What happened
Analyst Xanrox, cited by NewsBTC on Friday, June 6, said Bitcoin's break below $71,000 produced a 'double breakdown' from two converging trend channels - a descending channel and an ascending channel that both gave way at roughly the same level. In technical reading, a simultaneous failure of two channels is treated as a high-conviction continuation signal, not a one-off wick. The analyst's read: the crash isn't ending, it's starting.
Xanrox laid out the path in steps. The $60,000 region, the psychological floor that has held this cycle, gets tested next. The analyst doesn't think it holds. From there, the call points to $48,000 as the next stop, with a tail risk extending to the $40,000-$30,000 band. The post landed after May's recovery rolled over into a renewed sell-off this month, flipping the tape from rebound to retest.
The analyst also pointed at the structure of the sell-off itself.
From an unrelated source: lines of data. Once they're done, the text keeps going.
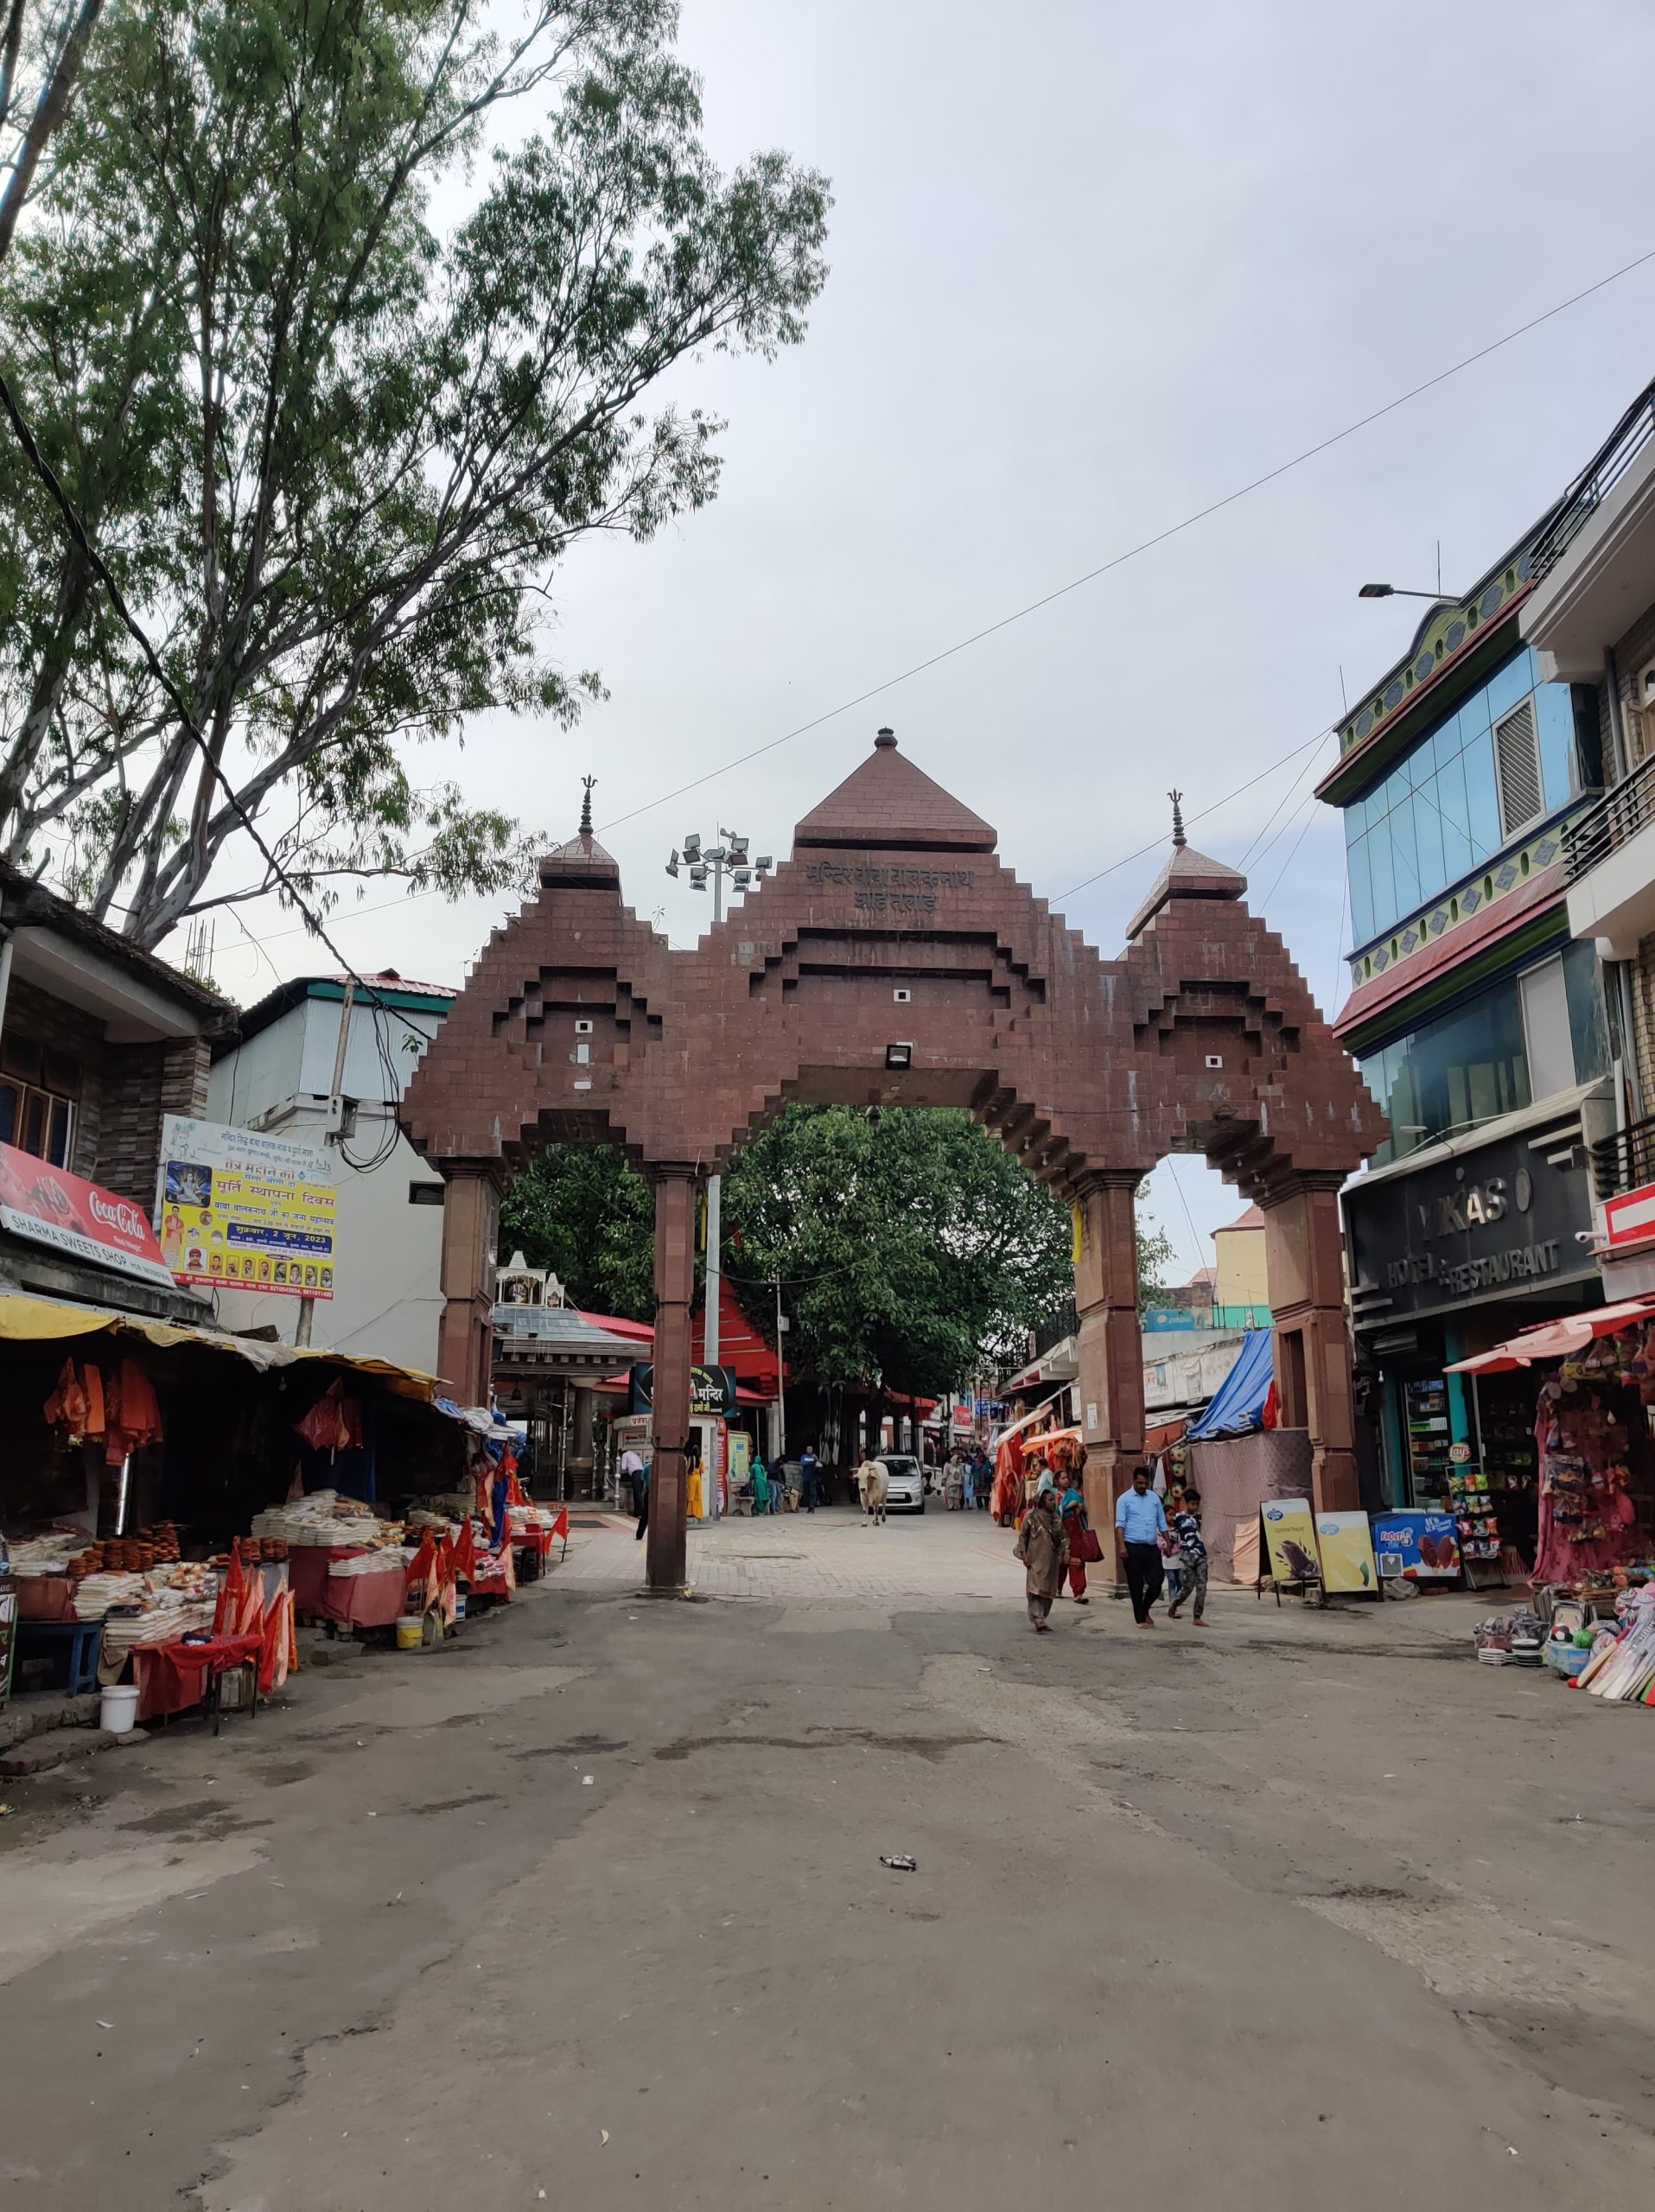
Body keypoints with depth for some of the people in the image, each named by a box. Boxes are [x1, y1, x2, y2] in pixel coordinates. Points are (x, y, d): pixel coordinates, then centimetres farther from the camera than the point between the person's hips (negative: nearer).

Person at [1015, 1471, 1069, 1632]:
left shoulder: (1057, 1518, 9)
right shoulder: (1031, 1516, -6)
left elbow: (1063, 1537, 15)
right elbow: (1022, 1536, -2)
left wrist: (1065, 1551, 2)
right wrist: (1024, 1555, -8)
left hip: (1052, 1561, 5)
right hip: (1036, 1560, -5)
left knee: (1049, 1591, 9)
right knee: (1036, 1590, -13)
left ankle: (1042, 1619, 23)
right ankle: (1039, 1621, -19)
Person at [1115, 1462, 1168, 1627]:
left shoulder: (1154, 1497, 11)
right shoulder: (1124, 1499, -1)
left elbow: (1162, 1523, 16)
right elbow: (1120, 1524, -8)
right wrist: (1122, 1546, -17)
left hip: (1152, 1547, 4)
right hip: (1133, 1547, -4)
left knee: (1156, 1583, 1)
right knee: (1136, 1585, 2)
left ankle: (1145, 1610, 25)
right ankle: (1140, 1619, 13)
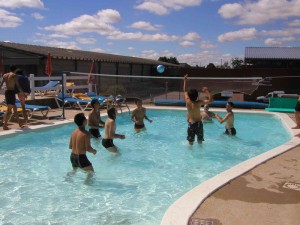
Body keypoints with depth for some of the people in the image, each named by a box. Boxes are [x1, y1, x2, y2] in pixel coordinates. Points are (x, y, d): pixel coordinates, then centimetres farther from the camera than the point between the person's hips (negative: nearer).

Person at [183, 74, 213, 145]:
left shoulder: (188, 101, -9)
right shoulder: (199, 102, -15)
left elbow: (185, 91, 3)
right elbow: (210, 100, -19)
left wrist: (185, 80, 10)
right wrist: (207, 91, -13)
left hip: (191, 124, 1)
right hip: (198, 123, -1)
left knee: (190, 141, 8)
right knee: (200, 140, 15)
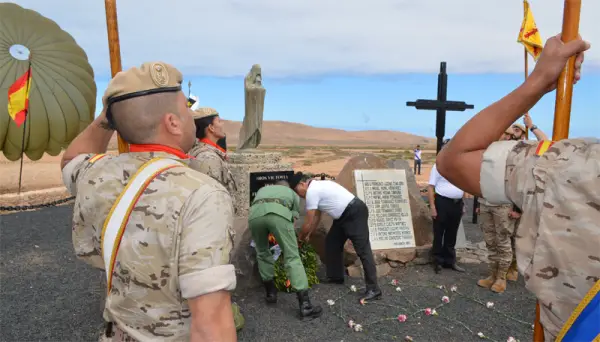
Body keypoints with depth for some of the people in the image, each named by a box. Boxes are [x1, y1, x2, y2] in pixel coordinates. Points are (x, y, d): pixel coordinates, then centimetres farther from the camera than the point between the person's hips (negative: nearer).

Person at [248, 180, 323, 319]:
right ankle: (305, 305, -4)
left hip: (255, 214, 3)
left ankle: (270, 293, 30)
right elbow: (294, 216, 32)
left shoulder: (262, 189, 44)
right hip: (279, 213, -2)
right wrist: (286, 240, 46)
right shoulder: (292, 193, 38)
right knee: (292, 257, 0)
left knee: (263, 253, 25)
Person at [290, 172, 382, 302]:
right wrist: (308, 235, 25)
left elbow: (308, 223, -10)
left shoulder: (311, 191, -15)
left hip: (355, 212, -11)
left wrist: (300, 238, 5)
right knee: (332, 242, 16)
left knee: (362, 249, -11)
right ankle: (336, 276, 26)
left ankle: (373, 289, -9)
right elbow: (316, 216, 23)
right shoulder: (317, 187, 16)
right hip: (344, 215, 11)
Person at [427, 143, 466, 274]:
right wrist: (432, 206, -15)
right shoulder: (438, 166, -6)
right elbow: (431, 187, -9)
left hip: (457, 203, 5)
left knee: (452, 234, 15)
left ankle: (449, 261, 27)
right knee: (438, 234, 3)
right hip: (442, 202, -5)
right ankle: (438, 261, 15)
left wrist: (463, 203, 13)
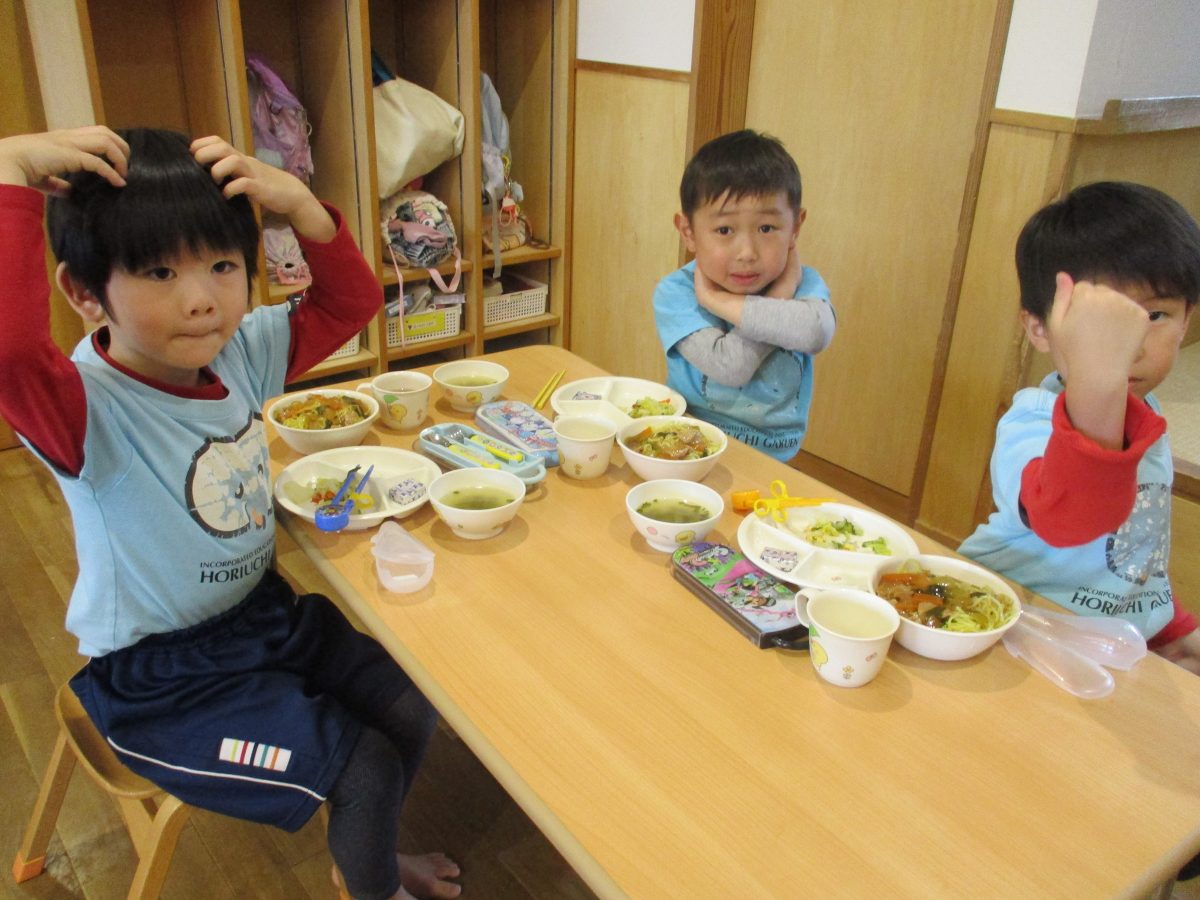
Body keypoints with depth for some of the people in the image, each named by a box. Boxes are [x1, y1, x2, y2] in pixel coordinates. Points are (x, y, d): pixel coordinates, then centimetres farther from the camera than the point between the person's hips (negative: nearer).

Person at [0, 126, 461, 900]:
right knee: (363, 770, -10)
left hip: (264, 613, 7)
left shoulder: (244, 351, -6)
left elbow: (350, 302, -2)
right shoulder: (85, 406, -27)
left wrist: (299, 204, -17)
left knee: (412, 710, 5)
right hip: (160, 681, -7)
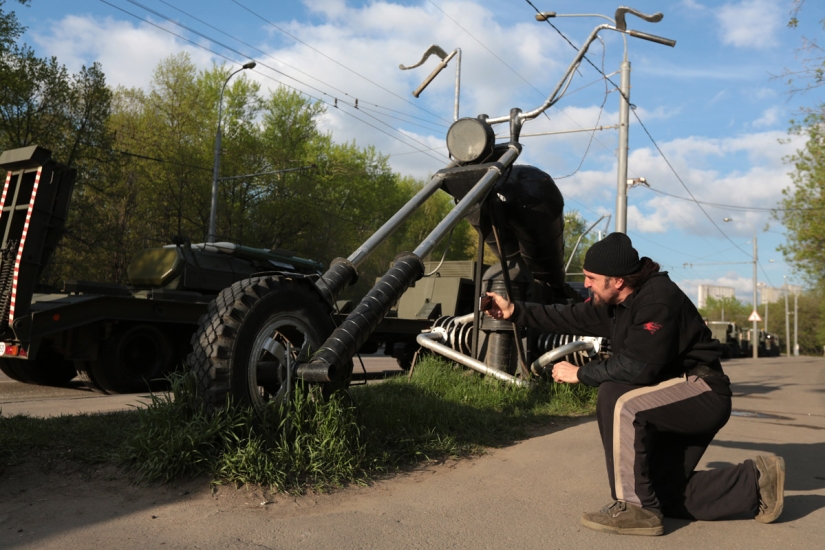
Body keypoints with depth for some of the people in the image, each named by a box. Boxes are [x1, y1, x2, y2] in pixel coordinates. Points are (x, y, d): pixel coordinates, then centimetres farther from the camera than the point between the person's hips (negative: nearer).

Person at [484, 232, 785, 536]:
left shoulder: (658, 299, -26)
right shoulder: (613, 302, 1)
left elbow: (636, 366, -32)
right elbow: (571, 317, 6)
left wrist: (580, 373, -21)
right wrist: (515, 311, -1)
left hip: (702, 393, -10)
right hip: (676, 400, 10)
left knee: (616, 399, -32)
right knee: (663, 492, 9)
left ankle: (635, 508, -20)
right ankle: (756, 481, 19)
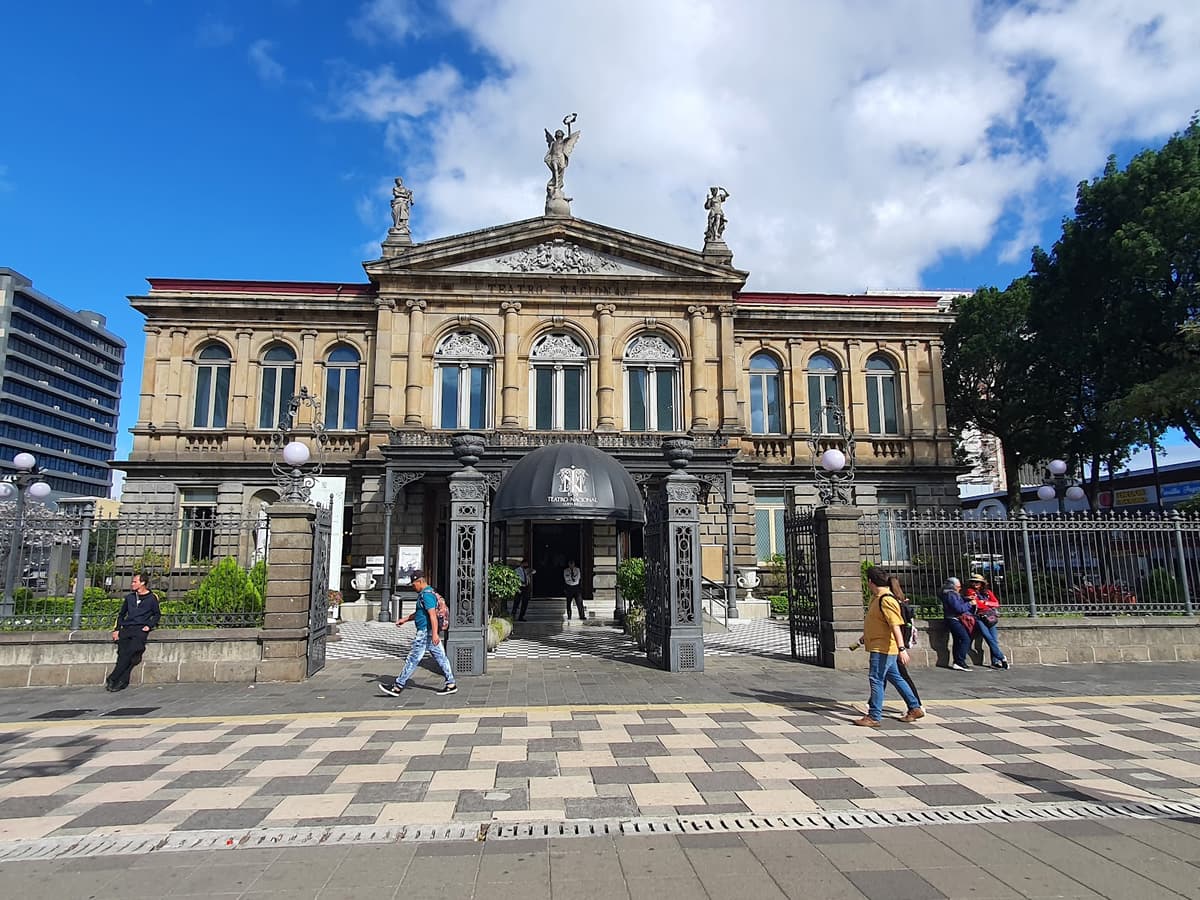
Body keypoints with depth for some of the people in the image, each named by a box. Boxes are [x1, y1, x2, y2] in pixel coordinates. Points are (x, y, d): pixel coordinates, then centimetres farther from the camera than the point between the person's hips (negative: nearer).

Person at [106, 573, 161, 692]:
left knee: (129, 652, -24)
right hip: (126, 628, 4)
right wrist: (117, 629, 15)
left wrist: (149, 625, 0)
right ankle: (123, 681, -19)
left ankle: (112, 679, -22)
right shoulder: (129, 597, 20)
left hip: (141, 629, -4)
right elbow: (121, 614, 26)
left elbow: (157, 614, 15)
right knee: (122, 653, -17)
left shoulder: (151, 598, 9)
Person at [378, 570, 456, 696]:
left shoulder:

Per the post, large players - framed as 'banks' in the original commentary - are now driving direction through futures positioning, and could push price down 20% in a single session once short pressure kicks in. That mechanic, if it plays out, lands on a market already thinning out as users move to cash.
Why it matters
A double channel breakdown is the kind of setup chart-driven desks lean on for sizing. It's not a prediction. It's a level structure that tells traders where stops sit and where the next pocket of liquidity lives. Losing $71,000 cleared the first shelf. The $60,000 line is the one that matters now - it's the cycle swing low, and a weekly close below it would invalidate the 'higher low' read that bulls have leaned on since the spring.